Task brief: Exact transcription of the following records is needed, with every picture dropped.

Page images and extracted text:

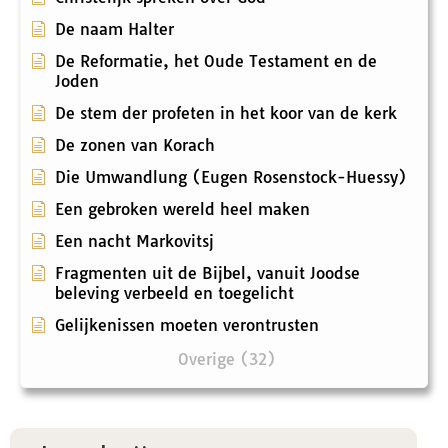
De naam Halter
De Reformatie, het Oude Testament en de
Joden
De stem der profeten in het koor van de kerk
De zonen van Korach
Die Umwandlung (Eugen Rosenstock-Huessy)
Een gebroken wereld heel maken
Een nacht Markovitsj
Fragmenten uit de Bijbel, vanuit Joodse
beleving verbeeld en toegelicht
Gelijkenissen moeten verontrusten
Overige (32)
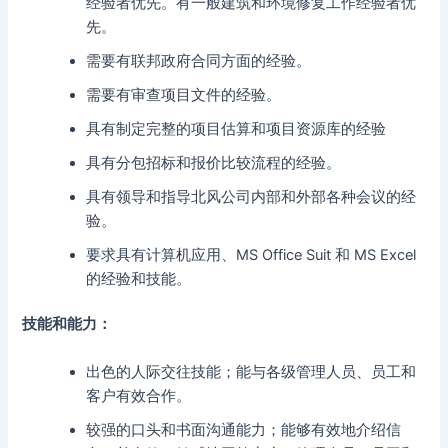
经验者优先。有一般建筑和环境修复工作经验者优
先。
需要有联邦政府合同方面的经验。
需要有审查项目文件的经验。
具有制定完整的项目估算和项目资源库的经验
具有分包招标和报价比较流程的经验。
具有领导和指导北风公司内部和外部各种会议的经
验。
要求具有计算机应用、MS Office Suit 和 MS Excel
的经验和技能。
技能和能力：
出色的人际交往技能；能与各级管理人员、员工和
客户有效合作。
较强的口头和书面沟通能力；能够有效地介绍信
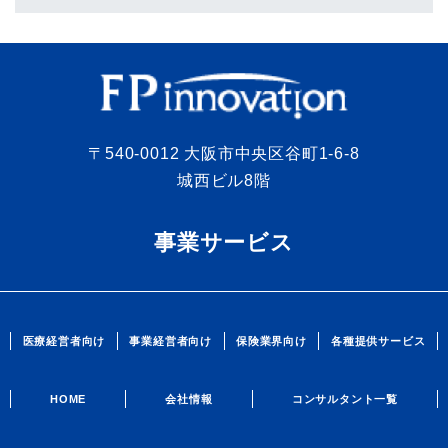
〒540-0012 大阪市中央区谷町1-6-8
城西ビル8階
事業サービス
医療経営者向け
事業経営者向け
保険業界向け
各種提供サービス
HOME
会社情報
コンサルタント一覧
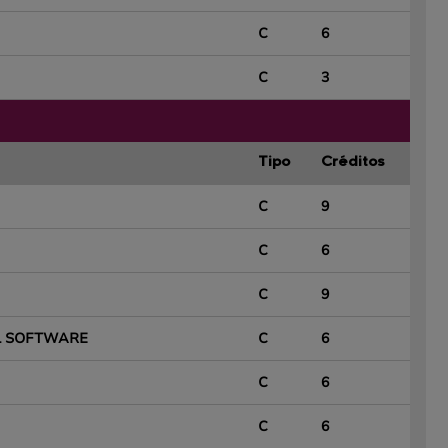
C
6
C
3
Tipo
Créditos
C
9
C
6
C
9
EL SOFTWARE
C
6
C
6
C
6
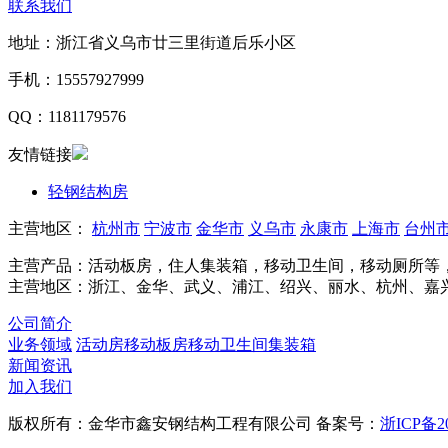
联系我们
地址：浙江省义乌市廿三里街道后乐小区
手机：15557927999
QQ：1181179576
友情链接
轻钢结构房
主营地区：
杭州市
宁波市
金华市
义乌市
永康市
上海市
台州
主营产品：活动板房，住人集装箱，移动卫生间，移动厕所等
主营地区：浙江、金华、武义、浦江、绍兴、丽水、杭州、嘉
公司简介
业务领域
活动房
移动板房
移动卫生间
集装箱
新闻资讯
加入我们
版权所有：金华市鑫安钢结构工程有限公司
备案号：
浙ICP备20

Your solution:
De naam Halter
De Reformatie, het Oude Testament en de
Joden
De stem der profeten in het koor van de kerk
De zonen van Korach
Die Umwandlung (Eugen Rosenstock-Huessy)
Een gebroken wereld heel maken
Een nacht Markovitsj
Fragmenten uit de Bijbel, vanuit Joodse
beleving verbeeld en toegelicht
Gelijkenissen moeten verontrusten
Overige (32)
经验者优先。有一般建筑和环境修复工作经验者优
先。
需要有联邦政府合同方面的经验。
需要有审查项目文件的经验。
具有制定完整的项目估算和项目资源库的经验
具有分包招标和报价比较流程的经验。
具有领导和指导北风公司内部和外部各种会议的经
验。
要求具有计算机应用、MS Office Suit 和 MS Excel
的经验和技能。
技能和能力：
出色的人际交往技能；能与各级管理人员、员工和
客户有效合作。
较强的口头和书面沟通能力；能够有效地介绍信
〒540-0012 大阪市中央区谷町1-6-8
城西ビル8階
事業サービス
医療経営者向け
事業経営者向け
保険業界向け
各種提供サービス
HOME
会社情報
コンサルタント一覧
C
6
C
3
Tipo
Créditos
C
9
C
6
C
9
EL SOFTWARE
C
6
C
6
C
6
联系我们
地址：浙江省义乌市廿三里街道后乐小区
手机：15557927999
QQ：1181179576
友情链接
轻钢结构房
主营地区：
杭州市
宁波市
金华市
义乌市
永康市
上海市
台州
主营产品：活动板房，住人集装箱，移动卫生间，移动厕所等
主营地区：浙江、金华、武义、浦江、绍兴、丽水、杭州、嘉
公司简介
业务领域
活动房
移动板房
移动卫生间
集装箱
新闻资讯
加入我们
版权所有：金华市鑫安钢结构工程有限公司
备案号：
浙ICP备20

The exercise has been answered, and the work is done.